What are the causes of cutlass bearing wear and failure? J.A., via e-mail
Premature failure of a cutlass bearing can result from operating in unusually shallow water with a sandy bottom, a condition in which silt, rocks, and shells work their way into the bearing and rapidly abrade critical surfaces. Also inadequate cooling, perhaps caused by the wrapping of a foreign substance such as a weed, a plastic bag, or monofilament around the shaft, can restrict normal water flow. Other possibilities include a misaligned drive train as well as a bent and/or scored propeller shaft.

Cutlass-bearing wear is typically related to prop-shaft speed; the faster the shaft, the faster the wear. On boats with slow-turning propellers, cutlass-bearing life can range to four years and/or 1,000 hours. Regardless of the kind of boat you have, however, your cutlass bearing will eventually wear out, so regular inspection should be part of your maintenance regimen. If you’re constantly tightening the prop-shaft nut to reduce water flow, your bearing is probably at the end of its life. If you let a worn bearing go too long and the shaft has already been scored, you’re looking at perhaps replacing the shaft as well, a considerable added expense.

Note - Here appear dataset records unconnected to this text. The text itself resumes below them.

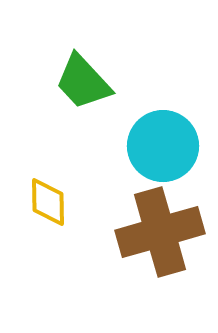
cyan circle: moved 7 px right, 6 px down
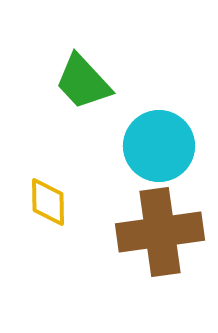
cyan circle: moved 4 px left
brown cross: rotated 8 degrees clockwise
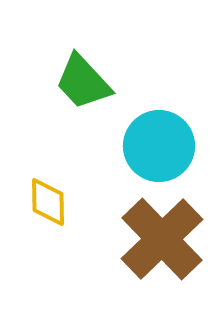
brown cross: moved 2 px right, 7 px down; rotated 36 degrees counterclockwise
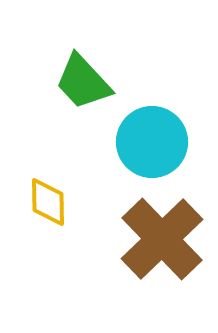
cyan circle: moved 7 px left, 4 px up
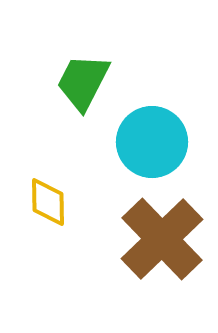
green trapezoid: rotated 70 degrees clockwise
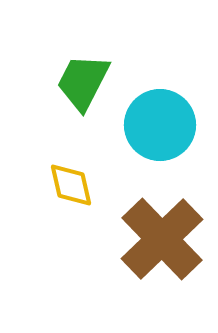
cyan circle: moved 8 px right, 17 px up
yellow diamond: moved 23 px right, 17 px up; rotated 12 degrees counterclockwise
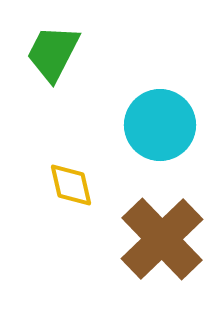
green trapezoid: moved 30 px left, 29 px up
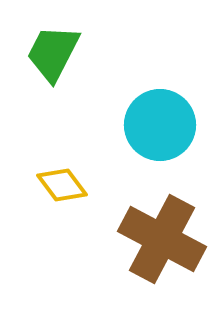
yellow diamond: moved 9 px left; rotated 24 degrees counterclockwise
brown cross: rotated 18 degrees counterclockwise
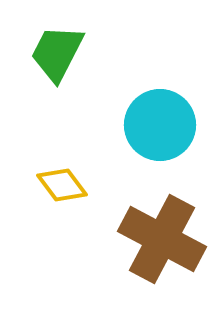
green trapezoid: moved 4 px right
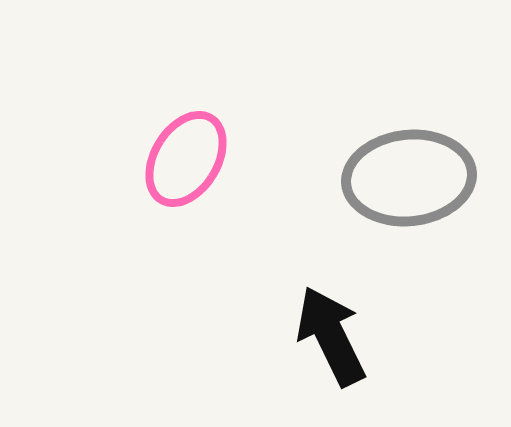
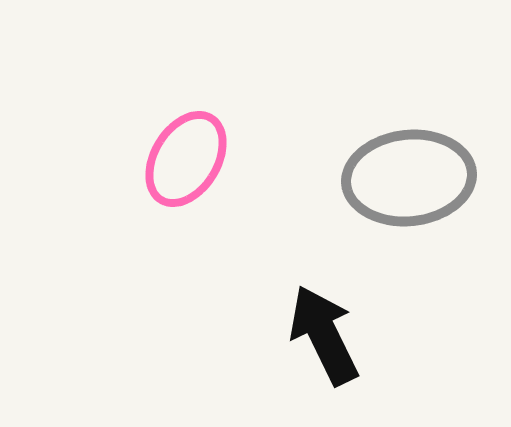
black arrow: moved 7 px left, 1 px up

My starter turns but will not start my gasoline-powered inboard. Before I call in a mechanic, is there anything I can do? R.V., via e-mail
Begin by checking the status of your starter battery. A partially discharged battery could have enough power to turn the starter but not enough voltage to fire the spark plugs. If this is the case, use a fully charged battery to get things going and charge the battery in question. If it doesn’t hold a charge, you need a new one.

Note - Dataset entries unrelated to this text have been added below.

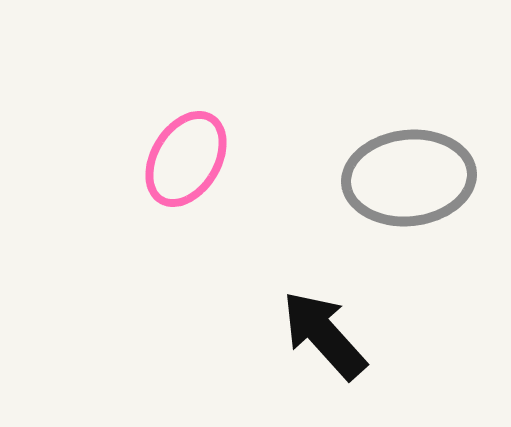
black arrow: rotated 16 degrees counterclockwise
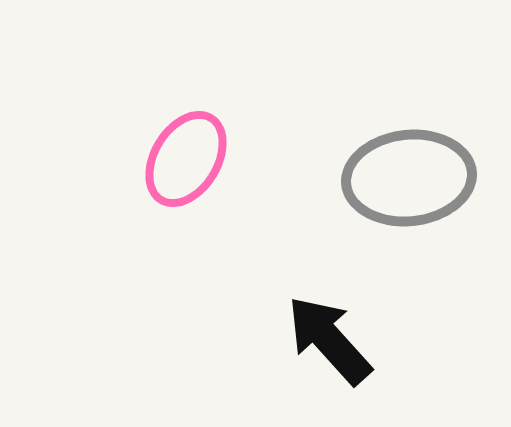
black arrow: moved 5 px right, 5 px down
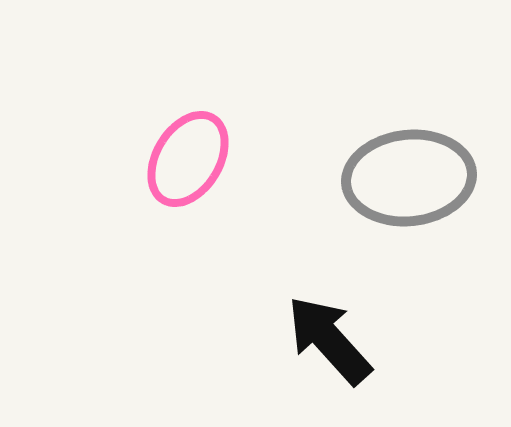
pink ellipse: moved 2 px right
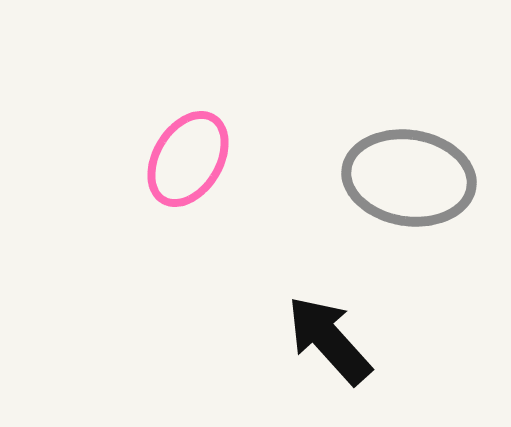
gray ellipse: rotated 15 degrees clockwise
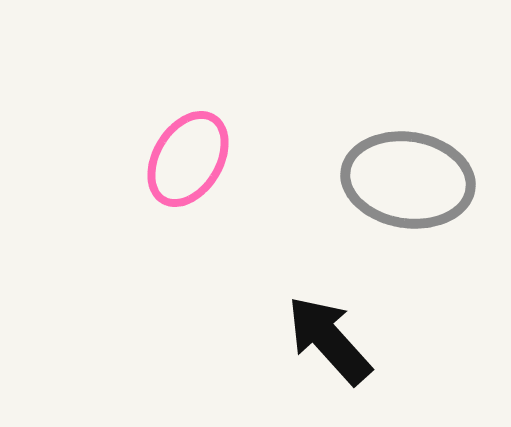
gray ellipse: moved 1 px left, 2 px down
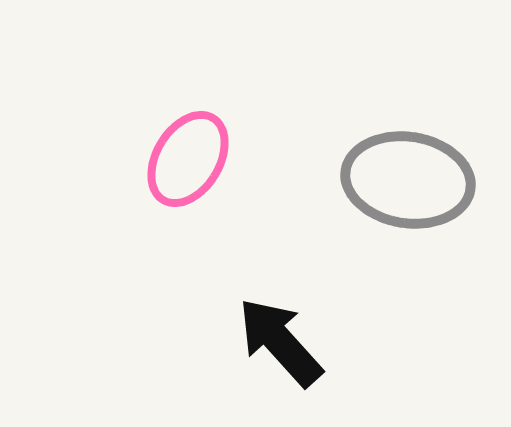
black arrow: moved 49 px left, 2 px down
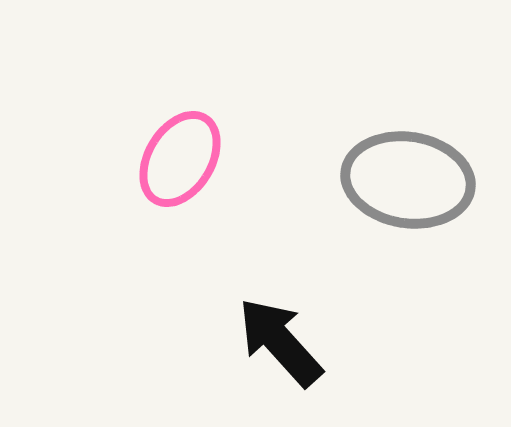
pink ellipse: moved 8 px left
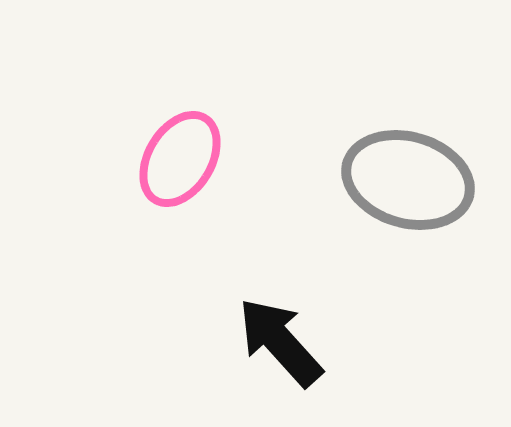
gray ellipse: rotated 7 degrees clockwise
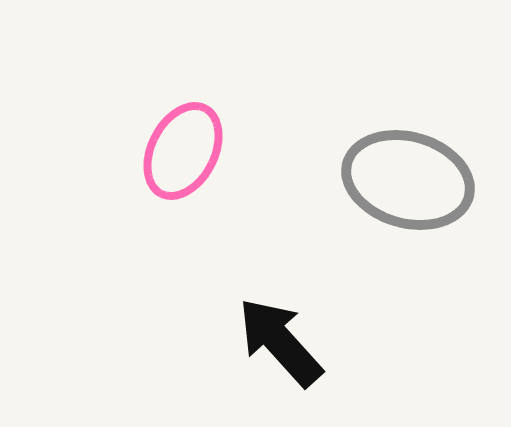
pink ellipse: moved 3 px right, 8 px up; rotated 4 degrees counterclockwise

Defective or corroded wiring may also be at fault. Make sure all battery-cable ends are free of corrosion, all connections are secure, and all insulation is intact. In addition, make sure the wir-ing is of the proper gauge to handle the load.

If after all this it’s still a no-go, you most likely have a bad starter motor that is drawing too many amps. Either remove the motor yourself and take it in to be bench-checked or let your mechanic handle the job.